Data provided -
:::
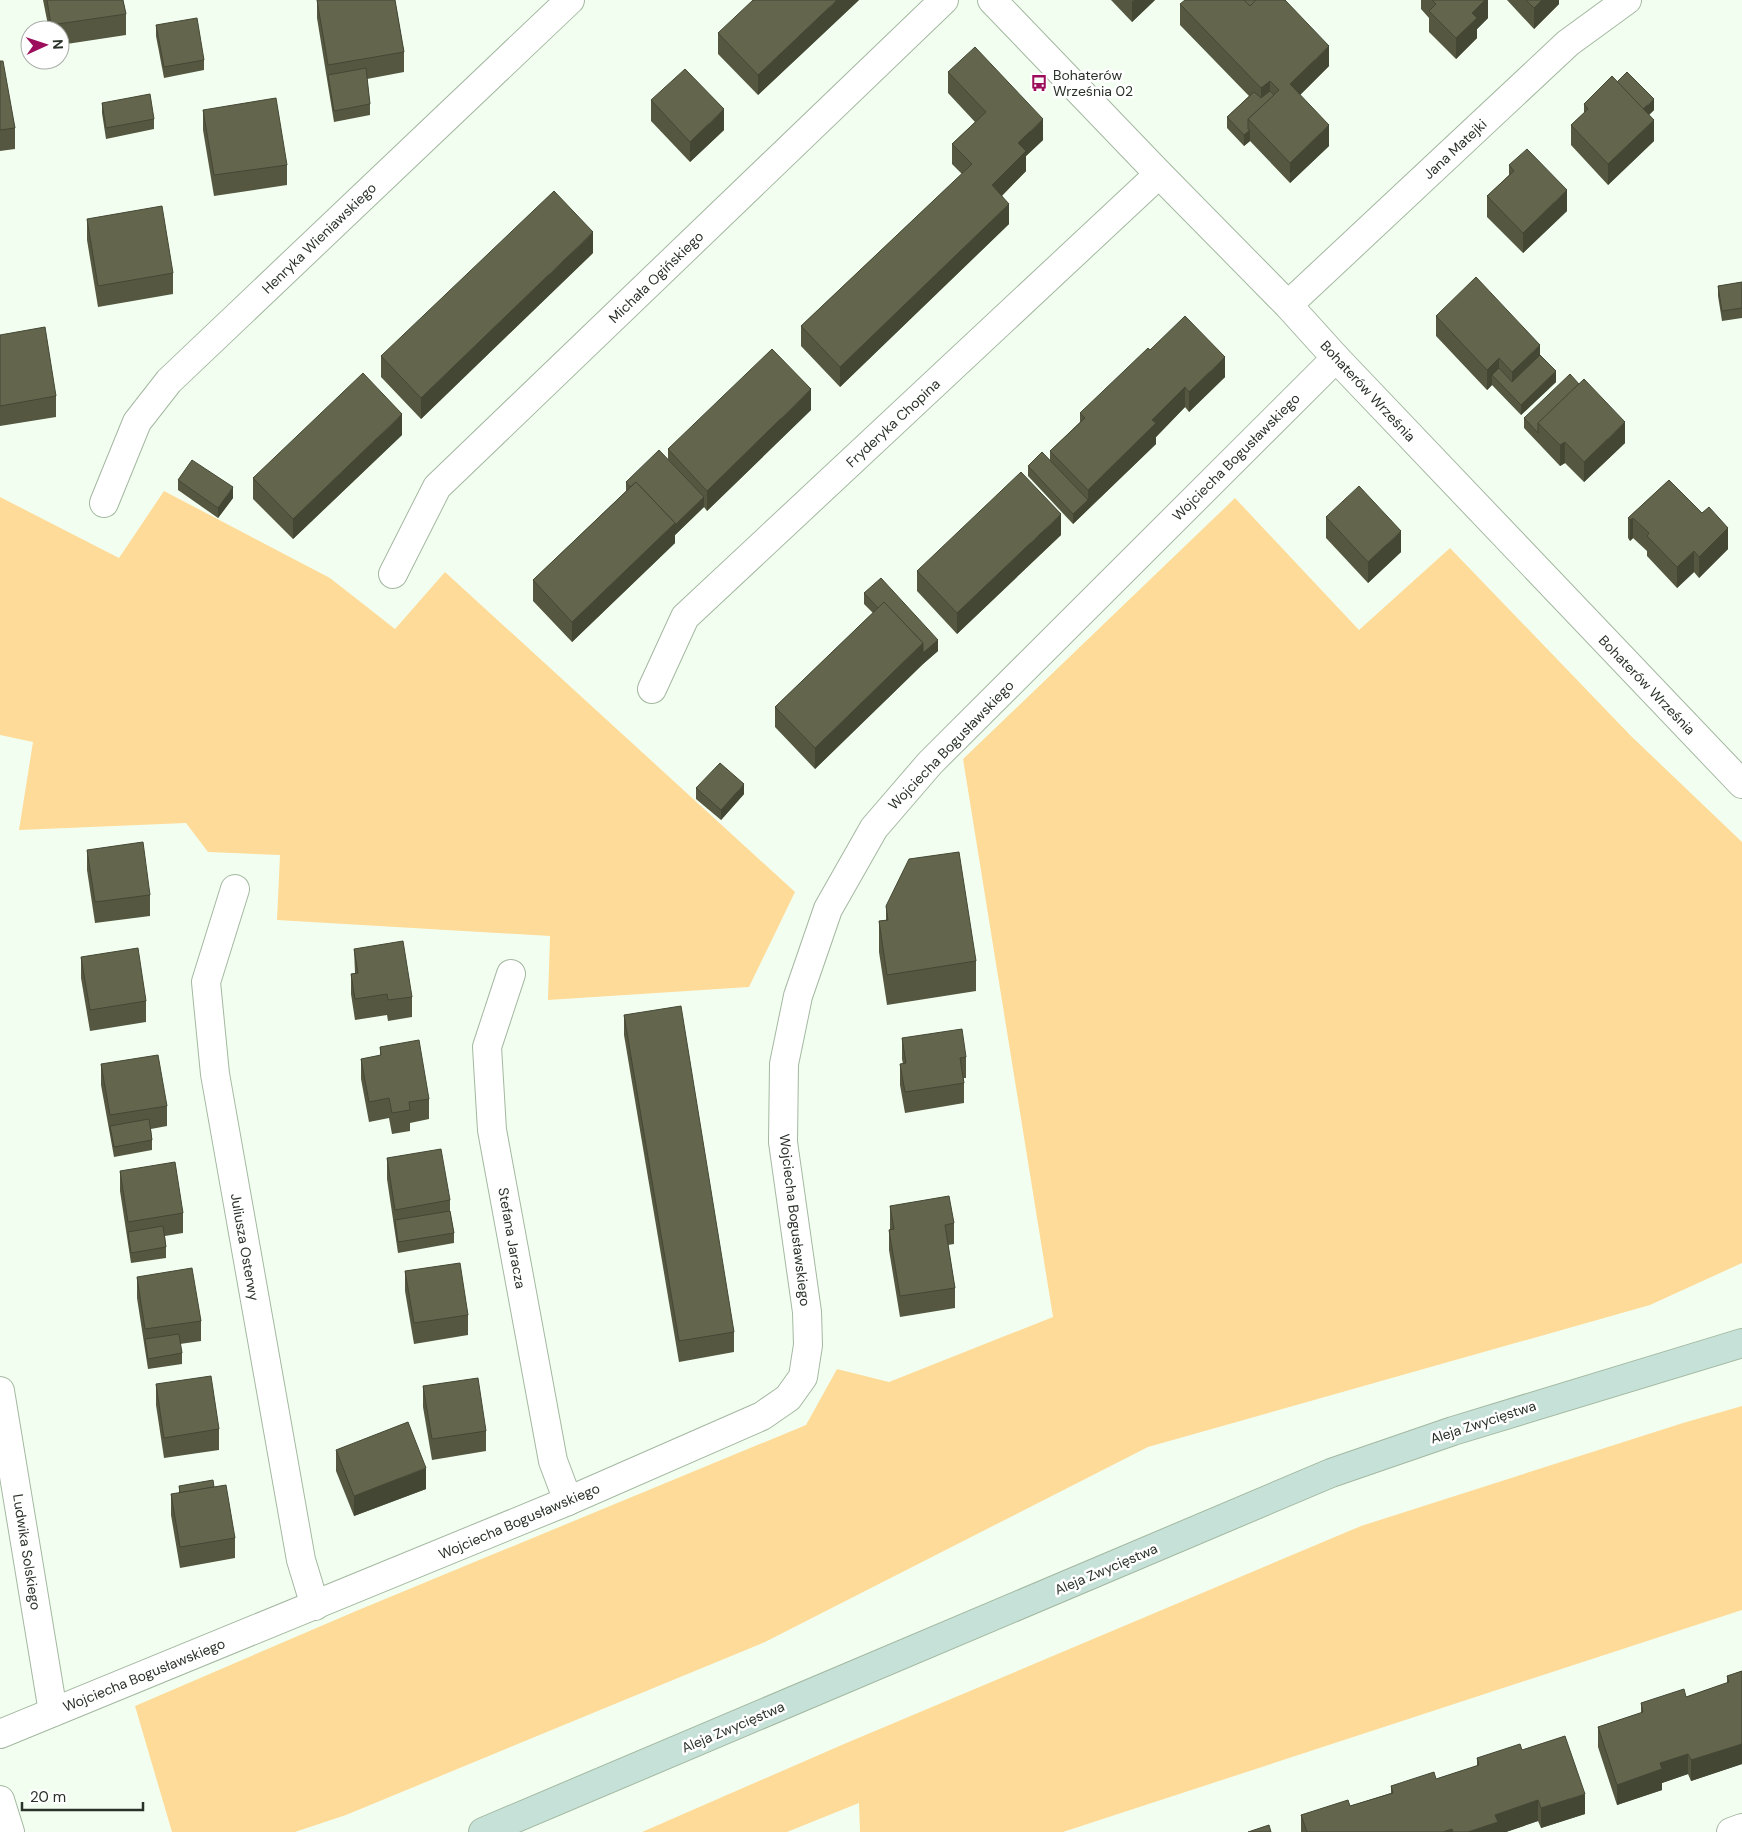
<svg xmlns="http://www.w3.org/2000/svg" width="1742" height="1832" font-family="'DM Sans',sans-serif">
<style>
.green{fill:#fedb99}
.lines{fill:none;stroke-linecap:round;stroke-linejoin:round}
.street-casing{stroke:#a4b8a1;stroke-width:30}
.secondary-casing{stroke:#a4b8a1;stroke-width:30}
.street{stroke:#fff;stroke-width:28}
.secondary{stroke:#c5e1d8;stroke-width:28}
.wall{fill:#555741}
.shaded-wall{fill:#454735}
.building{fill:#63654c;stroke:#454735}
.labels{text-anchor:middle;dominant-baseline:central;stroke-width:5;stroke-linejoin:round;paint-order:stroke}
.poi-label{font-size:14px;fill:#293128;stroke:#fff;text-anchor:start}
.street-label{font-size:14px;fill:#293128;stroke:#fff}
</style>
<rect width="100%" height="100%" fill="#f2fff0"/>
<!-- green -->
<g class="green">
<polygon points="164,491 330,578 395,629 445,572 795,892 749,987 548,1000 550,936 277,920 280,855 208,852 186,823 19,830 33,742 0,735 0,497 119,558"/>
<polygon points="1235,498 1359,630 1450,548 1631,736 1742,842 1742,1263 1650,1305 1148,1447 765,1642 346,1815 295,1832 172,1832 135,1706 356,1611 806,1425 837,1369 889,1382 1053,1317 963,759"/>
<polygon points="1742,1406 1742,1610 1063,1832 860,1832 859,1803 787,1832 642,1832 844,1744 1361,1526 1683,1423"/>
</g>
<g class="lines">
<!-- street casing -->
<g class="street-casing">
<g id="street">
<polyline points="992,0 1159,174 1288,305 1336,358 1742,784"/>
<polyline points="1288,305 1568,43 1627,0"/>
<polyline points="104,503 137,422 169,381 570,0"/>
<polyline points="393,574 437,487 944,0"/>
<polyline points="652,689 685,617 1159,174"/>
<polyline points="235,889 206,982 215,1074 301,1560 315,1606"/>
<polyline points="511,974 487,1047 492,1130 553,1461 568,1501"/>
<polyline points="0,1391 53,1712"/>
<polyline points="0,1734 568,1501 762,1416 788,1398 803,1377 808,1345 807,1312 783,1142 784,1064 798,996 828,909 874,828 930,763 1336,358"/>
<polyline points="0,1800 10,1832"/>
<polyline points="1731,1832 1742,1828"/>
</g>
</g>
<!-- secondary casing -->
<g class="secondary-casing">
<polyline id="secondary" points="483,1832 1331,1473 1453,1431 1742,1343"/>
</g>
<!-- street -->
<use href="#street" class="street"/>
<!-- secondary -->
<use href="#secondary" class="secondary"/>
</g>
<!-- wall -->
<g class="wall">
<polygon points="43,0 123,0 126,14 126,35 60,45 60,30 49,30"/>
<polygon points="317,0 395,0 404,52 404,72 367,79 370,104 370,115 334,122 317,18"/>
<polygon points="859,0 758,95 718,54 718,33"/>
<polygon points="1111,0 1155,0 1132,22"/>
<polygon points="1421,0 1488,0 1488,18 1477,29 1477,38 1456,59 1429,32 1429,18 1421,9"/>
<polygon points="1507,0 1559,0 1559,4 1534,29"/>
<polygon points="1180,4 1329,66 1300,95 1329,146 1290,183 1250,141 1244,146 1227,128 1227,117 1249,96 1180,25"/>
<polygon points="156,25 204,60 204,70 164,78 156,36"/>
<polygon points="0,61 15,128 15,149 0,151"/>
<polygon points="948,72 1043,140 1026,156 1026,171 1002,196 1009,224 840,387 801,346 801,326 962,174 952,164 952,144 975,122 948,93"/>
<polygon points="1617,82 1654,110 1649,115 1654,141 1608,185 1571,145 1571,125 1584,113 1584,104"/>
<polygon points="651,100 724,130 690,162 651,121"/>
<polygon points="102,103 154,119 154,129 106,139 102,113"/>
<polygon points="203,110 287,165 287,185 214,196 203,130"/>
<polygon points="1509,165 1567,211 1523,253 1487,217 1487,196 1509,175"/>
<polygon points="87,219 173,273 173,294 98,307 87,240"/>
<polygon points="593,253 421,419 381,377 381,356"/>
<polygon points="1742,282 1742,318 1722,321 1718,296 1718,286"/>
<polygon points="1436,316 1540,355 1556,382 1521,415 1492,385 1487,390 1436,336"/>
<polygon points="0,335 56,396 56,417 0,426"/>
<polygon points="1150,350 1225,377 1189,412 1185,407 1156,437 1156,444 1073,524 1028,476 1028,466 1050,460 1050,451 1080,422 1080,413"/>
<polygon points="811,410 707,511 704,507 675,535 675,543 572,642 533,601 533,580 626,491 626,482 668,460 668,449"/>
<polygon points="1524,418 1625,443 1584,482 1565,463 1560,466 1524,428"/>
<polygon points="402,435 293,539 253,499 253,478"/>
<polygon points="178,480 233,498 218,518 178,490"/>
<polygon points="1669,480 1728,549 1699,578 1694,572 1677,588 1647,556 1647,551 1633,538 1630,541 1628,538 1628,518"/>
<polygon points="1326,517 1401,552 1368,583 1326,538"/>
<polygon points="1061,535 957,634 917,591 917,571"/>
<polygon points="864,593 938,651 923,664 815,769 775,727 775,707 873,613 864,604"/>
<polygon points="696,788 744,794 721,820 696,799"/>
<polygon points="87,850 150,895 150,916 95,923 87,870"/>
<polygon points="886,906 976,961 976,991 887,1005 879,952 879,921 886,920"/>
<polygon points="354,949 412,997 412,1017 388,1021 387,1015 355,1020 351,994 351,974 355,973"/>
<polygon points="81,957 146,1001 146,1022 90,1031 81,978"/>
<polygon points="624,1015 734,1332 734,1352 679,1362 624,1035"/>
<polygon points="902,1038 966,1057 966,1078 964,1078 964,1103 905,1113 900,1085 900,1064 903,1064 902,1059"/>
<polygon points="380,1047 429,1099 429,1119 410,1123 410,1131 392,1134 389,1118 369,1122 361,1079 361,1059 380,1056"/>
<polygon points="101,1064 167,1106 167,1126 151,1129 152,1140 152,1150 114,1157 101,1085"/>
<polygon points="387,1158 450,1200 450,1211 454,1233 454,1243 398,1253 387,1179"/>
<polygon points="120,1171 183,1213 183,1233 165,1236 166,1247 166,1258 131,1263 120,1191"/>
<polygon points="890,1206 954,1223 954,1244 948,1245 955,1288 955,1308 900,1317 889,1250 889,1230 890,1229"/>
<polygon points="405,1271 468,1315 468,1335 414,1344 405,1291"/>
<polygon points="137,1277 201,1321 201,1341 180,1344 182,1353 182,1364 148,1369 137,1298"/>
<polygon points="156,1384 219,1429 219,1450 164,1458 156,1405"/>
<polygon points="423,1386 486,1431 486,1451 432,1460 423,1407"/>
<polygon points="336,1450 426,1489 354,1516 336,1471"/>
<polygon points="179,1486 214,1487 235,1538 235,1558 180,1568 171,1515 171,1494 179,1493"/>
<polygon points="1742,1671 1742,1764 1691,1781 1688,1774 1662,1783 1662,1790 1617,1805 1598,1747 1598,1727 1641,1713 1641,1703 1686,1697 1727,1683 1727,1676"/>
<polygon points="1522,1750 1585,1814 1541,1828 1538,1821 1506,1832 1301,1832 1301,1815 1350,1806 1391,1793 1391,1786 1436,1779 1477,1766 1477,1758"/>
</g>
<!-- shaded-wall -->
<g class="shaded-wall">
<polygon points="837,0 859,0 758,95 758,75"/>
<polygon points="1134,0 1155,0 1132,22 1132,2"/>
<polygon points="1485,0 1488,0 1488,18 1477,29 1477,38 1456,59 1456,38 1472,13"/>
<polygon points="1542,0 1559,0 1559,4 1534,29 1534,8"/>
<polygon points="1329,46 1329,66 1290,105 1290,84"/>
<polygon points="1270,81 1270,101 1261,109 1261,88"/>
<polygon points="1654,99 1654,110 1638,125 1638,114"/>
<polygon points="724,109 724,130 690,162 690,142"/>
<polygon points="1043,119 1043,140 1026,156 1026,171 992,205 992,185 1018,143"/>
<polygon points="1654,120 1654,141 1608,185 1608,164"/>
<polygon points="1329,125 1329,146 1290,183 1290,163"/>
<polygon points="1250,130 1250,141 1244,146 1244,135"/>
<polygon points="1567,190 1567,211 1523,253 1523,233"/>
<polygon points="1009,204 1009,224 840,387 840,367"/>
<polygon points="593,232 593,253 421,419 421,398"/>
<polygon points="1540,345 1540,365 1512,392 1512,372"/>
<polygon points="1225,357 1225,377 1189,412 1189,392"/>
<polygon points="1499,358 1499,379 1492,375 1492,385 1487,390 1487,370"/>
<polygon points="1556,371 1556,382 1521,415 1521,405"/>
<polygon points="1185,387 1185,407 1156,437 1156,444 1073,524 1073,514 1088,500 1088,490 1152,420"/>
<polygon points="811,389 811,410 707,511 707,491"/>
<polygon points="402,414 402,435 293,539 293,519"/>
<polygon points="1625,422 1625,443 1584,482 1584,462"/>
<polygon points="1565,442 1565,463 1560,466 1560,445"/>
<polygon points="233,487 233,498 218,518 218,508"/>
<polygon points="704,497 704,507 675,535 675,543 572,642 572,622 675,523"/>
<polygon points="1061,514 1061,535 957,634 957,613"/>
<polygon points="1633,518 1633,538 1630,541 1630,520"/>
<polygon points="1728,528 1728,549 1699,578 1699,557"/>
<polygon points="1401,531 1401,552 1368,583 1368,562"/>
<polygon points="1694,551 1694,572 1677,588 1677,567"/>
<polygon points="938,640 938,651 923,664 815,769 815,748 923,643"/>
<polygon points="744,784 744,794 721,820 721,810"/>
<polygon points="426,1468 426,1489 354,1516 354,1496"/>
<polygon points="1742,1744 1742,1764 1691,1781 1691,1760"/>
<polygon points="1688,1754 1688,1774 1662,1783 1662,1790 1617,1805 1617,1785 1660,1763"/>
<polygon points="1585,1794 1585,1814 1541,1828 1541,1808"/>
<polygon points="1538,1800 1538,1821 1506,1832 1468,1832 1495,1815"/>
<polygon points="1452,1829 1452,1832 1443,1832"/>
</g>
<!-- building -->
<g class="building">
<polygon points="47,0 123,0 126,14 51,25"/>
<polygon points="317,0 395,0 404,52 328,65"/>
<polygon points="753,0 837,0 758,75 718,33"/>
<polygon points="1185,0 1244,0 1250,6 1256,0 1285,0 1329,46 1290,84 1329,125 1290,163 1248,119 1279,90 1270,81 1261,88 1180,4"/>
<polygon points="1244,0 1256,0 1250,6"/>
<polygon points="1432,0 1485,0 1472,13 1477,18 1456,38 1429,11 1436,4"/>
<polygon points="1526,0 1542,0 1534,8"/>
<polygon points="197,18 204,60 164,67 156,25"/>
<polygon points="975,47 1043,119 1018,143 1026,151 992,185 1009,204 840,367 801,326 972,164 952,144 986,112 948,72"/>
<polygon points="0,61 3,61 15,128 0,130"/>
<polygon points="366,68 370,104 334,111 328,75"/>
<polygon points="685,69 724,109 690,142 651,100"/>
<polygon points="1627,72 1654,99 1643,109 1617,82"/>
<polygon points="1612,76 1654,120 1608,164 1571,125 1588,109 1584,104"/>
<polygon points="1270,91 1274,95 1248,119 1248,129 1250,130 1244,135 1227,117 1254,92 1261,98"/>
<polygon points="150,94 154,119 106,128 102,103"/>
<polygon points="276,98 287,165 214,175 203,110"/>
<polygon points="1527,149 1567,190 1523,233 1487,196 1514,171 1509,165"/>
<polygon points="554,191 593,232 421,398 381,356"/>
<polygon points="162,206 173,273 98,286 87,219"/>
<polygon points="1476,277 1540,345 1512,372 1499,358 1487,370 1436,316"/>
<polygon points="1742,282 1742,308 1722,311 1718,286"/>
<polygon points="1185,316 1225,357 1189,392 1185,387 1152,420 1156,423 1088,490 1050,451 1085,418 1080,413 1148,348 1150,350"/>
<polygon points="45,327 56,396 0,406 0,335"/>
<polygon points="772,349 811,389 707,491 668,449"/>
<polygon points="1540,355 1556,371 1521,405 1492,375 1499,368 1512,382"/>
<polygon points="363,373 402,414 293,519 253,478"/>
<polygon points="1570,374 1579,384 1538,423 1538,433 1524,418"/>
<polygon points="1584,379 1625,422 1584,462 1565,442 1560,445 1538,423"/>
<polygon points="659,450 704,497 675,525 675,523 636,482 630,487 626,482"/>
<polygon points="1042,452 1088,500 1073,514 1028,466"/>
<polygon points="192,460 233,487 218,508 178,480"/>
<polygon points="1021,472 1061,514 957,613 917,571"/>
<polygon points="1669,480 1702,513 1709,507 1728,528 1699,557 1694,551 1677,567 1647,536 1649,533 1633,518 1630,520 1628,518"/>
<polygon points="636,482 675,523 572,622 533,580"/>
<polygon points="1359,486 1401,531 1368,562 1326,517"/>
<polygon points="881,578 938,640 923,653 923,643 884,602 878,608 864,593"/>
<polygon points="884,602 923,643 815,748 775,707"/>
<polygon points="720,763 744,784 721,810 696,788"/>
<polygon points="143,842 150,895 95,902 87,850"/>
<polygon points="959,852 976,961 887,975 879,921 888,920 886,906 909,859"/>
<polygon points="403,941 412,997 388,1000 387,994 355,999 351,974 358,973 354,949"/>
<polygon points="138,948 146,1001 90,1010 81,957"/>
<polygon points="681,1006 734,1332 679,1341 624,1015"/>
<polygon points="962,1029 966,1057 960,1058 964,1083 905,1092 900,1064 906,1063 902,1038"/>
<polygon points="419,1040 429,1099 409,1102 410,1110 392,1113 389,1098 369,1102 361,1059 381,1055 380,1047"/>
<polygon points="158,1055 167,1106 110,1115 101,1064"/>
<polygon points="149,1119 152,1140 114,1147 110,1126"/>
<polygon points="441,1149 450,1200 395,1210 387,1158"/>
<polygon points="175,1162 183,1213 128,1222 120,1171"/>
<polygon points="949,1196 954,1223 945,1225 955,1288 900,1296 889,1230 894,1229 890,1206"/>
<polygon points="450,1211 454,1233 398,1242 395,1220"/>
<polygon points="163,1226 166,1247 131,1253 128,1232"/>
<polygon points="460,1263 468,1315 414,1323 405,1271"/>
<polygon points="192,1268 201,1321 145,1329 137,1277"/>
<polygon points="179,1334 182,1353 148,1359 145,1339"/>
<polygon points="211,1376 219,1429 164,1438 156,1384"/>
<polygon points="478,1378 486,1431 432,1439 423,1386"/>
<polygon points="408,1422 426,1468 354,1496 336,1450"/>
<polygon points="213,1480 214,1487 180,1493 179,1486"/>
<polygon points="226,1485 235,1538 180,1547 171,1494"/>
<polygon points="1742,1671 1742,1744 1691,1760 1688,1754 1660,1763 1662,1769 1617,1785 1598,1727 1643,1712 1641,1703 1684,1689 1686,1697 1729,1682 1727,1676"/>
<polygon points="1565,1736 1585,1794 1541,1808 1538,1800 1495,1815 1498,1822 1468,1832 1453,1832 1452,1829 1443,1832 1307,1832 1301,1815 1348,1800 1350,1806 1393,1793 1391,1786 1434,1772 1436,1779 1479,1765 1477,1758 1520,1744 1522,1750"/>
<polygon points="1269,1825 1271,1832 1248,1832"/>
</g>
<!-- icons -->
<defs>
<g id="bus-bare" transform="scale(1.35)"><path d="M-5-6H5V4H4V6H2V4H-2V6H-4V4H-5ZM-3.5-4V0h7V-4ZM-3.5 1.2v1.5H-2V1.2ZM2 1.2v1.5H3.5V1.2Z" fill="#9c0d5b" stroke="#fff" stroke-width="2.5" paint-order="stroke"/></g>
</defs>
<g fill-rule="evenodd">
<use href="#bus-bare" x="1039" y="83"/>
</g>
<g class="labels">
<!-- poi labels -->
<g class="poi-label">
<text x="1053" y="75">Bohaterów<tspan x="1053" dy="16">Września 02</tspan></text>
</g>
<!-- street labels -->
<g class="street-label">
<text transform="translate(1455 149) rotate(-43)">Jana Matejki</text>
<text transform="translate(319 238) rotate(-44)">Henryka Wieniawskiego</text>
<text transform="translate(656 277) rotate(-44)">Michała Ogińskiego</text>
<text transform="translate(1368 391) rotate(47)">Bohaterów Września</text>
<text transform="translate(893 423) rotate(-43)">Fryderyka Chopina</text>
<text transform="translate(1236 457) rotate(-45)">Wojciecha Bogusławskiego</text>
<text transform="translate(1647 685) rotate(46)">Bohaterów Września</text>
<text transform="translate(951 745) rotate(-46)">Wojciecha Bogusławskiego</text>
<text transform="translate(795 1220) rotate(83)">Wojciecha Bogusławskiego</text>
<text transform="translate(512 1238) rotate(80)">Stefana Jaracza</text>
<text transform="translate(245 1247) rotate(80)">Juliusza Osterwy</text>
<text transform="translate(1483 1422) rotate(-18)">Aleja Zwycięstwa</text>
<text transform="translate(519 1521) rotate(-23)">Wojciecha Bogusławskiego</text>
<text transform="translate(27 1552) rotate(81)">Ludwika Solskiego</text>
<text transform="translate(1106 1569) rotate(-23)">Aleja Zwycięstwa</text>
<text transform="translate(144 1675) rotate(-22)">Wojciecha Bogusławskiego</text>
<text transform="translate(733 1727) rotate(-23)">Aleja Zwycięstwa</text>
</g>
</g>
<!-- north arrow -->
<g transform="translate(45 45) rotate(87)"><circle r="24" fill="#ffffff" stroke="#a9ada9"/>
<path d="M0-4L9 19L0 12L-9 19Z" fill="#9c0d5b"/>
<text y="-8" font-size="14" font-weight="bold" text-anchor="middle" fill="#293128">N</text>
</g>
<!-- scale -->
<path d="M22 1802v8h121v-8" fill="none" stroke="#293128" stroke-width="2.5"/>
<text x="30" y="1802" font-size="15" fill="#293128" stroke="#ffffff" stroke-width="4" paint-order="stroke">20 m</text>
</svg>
:::
Locate the word "none" in the records above, and return each line that has it.

Written solution -
.lines{fill:none;stroke-linecap:round;stroke-linejoin:round}
<path d="M22 1802v8h121v-8" fill="none" stroke="#293128" stroke-width="2.5"/>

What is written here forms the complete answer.